Library of Heaven’s Path Chapter 2078 – 2078 Fraudsters Bahasa Indonesia – Indowebnovel

Library of Heaven’s Path Chapter 2078 – 2078 Fraudsters Bahasa Indonesia

Reader Settings

Size :
A-16A+
Daftar Isi

2078 Penipu

Zhang Xuan memastikan untuk mencatat masalah mengenai Luo Qiqi dalam pikirannya.

Benua Terlantar sangat luas, tetapi sebagai kepala empat sekte, seharusnya tidak terlalu sulit baginya untuk mengungkap keberadaan seseorang.

Setelah berpisah dari Luo Xuanqing, Zhang Xuan mengobrol sebentar dengan Yang shi dan yang lainnya untuk mengejar waktu sebelum menyampaikan kepada mereka teknik kultivasi dan teknik pertempuran yang baru saja ia kumpulkan sehingga Paviliun Guru Agung dapat berbagi pengetahuan dengan dunia.

Begitu saja, satu hari berlalu dalam sekejap.

“Alasan utama mengapa saya kembali kali ini adalah untuk meminjam altar. Masih banyak hal yang harus saya tangani di Azure, jadi saya tidak akan tinggal di sini…”

Zhang Xuan tahu bahwa waktunya terbatas. Jadi, setelah menerima altar, dia memanggil Wu Chen. Dia bermaksud untuk langsung menembus penghalang dimensi dan segera kembali ke Azure.

Namun, pada saat ini, sebuah suara tiba-tiba berteriak.

“Tuan Muda, bawa saya bersamamu!”

Sun Qiang bergegas maju sambil menatap Zhang Xuan dengan mata memohon.

Tak lama setelah Zhang Xuan pergi, ia segera menyadari bahwa kemalasannya akan membuatnya kehilangan kesempatan untuk naik ke tingkatan yang lebih tinggi. Ia menyadari kenyataan pahit bahwa ia tidak lagi mampu mengimbangi Zhang Xuan.

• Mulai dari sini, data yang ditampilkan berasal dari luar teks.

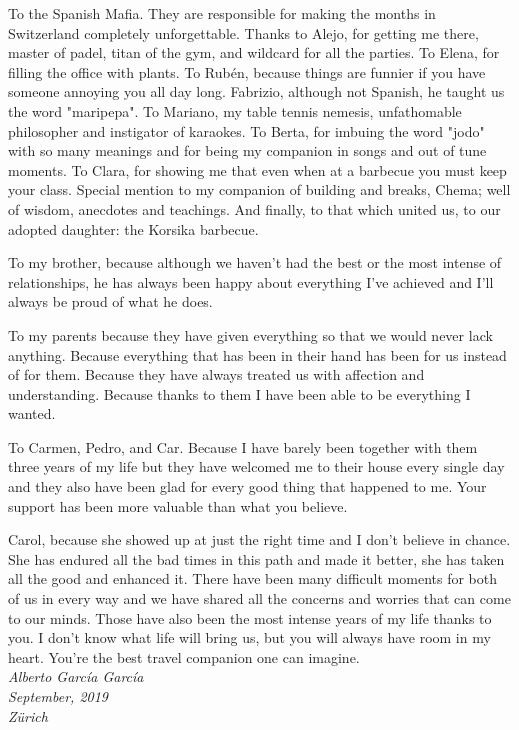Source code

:To the Spanish Mafia. They are responsible for making the months in Switzerland completely unforgettable. Thanks to Alejo, for getting me there, master of padel, titan of the gym, and wildcard for all the parties. To Elena, for filling the office with plants. To Rubén, because things are funnier if you have someone annoying you all day long. Fabrizio, although not Spanish, he taught us the word "maripepa". To Mariano, my table tennis nemesis, unfathomable philosopher and instigator of karaokes. To Berta, for imbuing the word "jodo" with so many meanings and for being my companion in songs and out of tune moments. To Clara, for showing me that even when at a barbecue you must keep your class. Special mention to my companion of building and breaks, Chema; well of wisdom, anecdotes and teachings. And finally, to that which united us, to our adopted daughter: the Korsika barbecue.

To my brother, because although we haven't had the best or the most intense of relationships, he has always been happy about everything I've achieved and I'll always be proud of what he does.

To my parents because they have given everything so that we would never lack anything. Because everything that has been in their hand has been for us instead of for them. Because they have always treated us with affection and understanding. Because thanks to them I have been able to be everything I wanted.

\newpage

To Carmen, Pedro, and Car. Because I have barely been together with them three years of my life but they have welcomed me to their house every single day and they also have been glad for every good thing that happened to me. Your support has been more valuable than what you believe.

Carol, because she showed up at just the right time and I don't believe in chance. She has endured all the bad times in this path and made it better, she has taken all the good and enhanced it. There have been many difficult moments for both of us in every way and we have shared all the concerns and worries that can come to our minds. Those have also been the most intense years of my life thanks to you. I don't know what life will bring us, but you will always have room in my heart. You're the best travel companion one can imagine.\\

\noindent\emph{Alberto García García}\\
\emph{September, 2019}\\
\emph{Zürich}\\

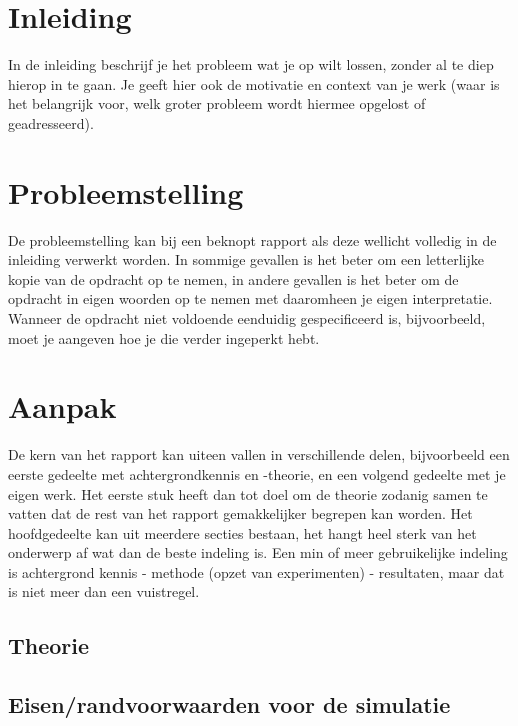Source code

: \documentclass{report}
\begin{document}
\newcommand{\rp}{$\rightarrow$}
\newcommand{\Ohm}{$\Omega$}
\newcommand{\ohm}{$\omega$}
\newcommand{\gmu}{$\mu$}
\newcommand{\tss}{\textsubscript}
\newcommand{\lijst}{}



\chapter{Inleiding}
In de inleiding beschrijf je het probleem wat je op wilt lossen, zonder al te diep hierop in te gaan. Je
geeft hier ook de motivatie en context van je werk (waar is het belangrijk voor, welk groter probleem
wordt hiermee opgelost of geadresseerd).

\chapter{Probleemstelling}
De probleemstelling kan bij een beknopt rapport als deze wellicht volledig in de inleiding verwerkt
worden. In sommige gevallen is het beter om een letterlijke kopie van de opdracht op te nemen, in
andere gevallen is het beter om de opdracht in eigen woorden op te nemen met daaromheen je eigen
interpretatie. Wanneer de opdracht niet voldoende eenduidig gespeciﬁceerd is, bijvoorbeeld, moet je
aangeven hoe je die verder ingeperkt hebt.

\chapter{Aanpak}
De kern van het rapport kan uiteen vallen in verschillende delen, bijvoorbeeld een eerste gedeelte
met achtergrondkennis en -theorie, en een volgend gedeelte met je eigen werk. Het eerste stuk
heeft dan tot doel om de theorie zodanig samen te vatten dat de rest van het rapport gemakkelijker
begrepen kan worden. Het hoofdgedeelte kan uit meerdere secties bestaan, het hangt heel sterk van
het onderwerp af wat dan de beste indeling is. Een min of meer gebruikelijke indeling is achtergrond
kennis - methode (opzet van experimenten) - resultaten, maar dat is niet meer dan een vuistregel.



\section{Theorie}
\section{Eisen/randvoorwaarden voor de simulatie}
\end{document}
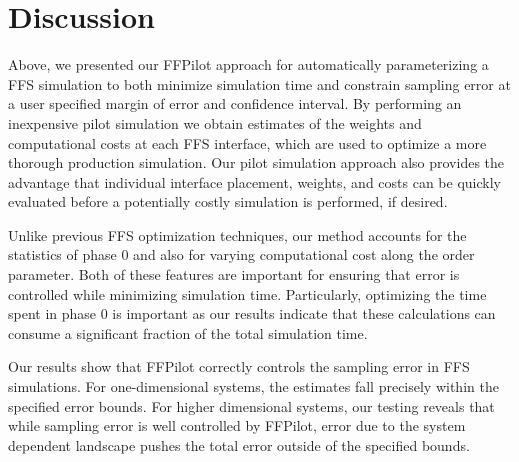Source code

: %
%
%
%

\section{Discussion}


Above, we presented our FFPilot approach for automatically parameterizing a FFS simulation to both minimize simulation time and constrain sampling error at a user specified margin of error and confidence interval. By performing an inexpensive pilot simulation we obtain estimates of the weights and computational costs at each FFS interface, which are used to optimize a more thorough production simulation. Our pilot simulation approach also provides the advantage that individual interface placement, weights, and costs can be quickly evaluated before a potentially costly simulation is performed, if desired.

Unlike previous FFS optimization techniques, our method accounts for the statistics of phase 0 and also for varying computational cost along the order parameter. Both of these features are important for ensuring that error is controlled while minimizing simulation time. Particularly, optimizing the time spent in phase 0 is important as our results indicate that these calculations can consume a significant fraction of the total simulation time.

Our results show that FFPilot correctly controls the sampling error in FFS simulations. For one-dimensional systems, the  estimates fall precisely within the specified error bounds. For higher dimensional systems, our testing reveals that while sampling error is well controlled by FFPilot, error due to the system dependent landscape pushes the total error outside of the specified bounds.


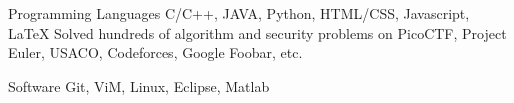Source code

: 

\begin{cvskills}

  \cvskill
    {Programming Languages} %
    {C/C++, JAVA, Python, HTML/CSS, Javascript, LaTeX \newline
    Solved hundreds of algorithm and security problems on PicoCTF, Project Euler, USACO, Codeforces, Google Foobar, etc.} %

 \cvskill
    {Software} %
    {Git, ViM, Linux, Eclipse, Matlab} %

%
%
%
%



\end{cvskills}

Karena itu, selama setahun terakhir, ia berlatih mati-matian. Mengingat ia dulunya adalah pelayan Zhang Xuan, Paviliun Guru Agung dan Klan Zhang juga memberinya sumber daya yang cukup untuk kultivasinya.

Dengan begitu, ia berhasil mencapai tahap dasar Sage Kuno 4-dan, sama seperti yang lainnya.

“Kau juga ingin pergi ke Azure?” tanya Zhang Xuan dengan kerutan di dahinya.

“Ya, aku ingin mengikutimu!” jawab Sun Qiang dengan tekad.

Ia menyadari bahwa dirinya materialistis, dan ia menikmati memanfaatkan pengaruh dan reputasinya sebagai kepala pelayan Zhang Xuan dan seorang Bijak Kuno. Rasa hormat dan kekaguman yang diberikan orang lain kepadanya membuatnya dipenuhi kebanggaan. Namun entah mengapa… ia merasa ada sesuatu yang hilang, meninggalkannya dengan perasaan hampa yang aneh di dalam hatinya.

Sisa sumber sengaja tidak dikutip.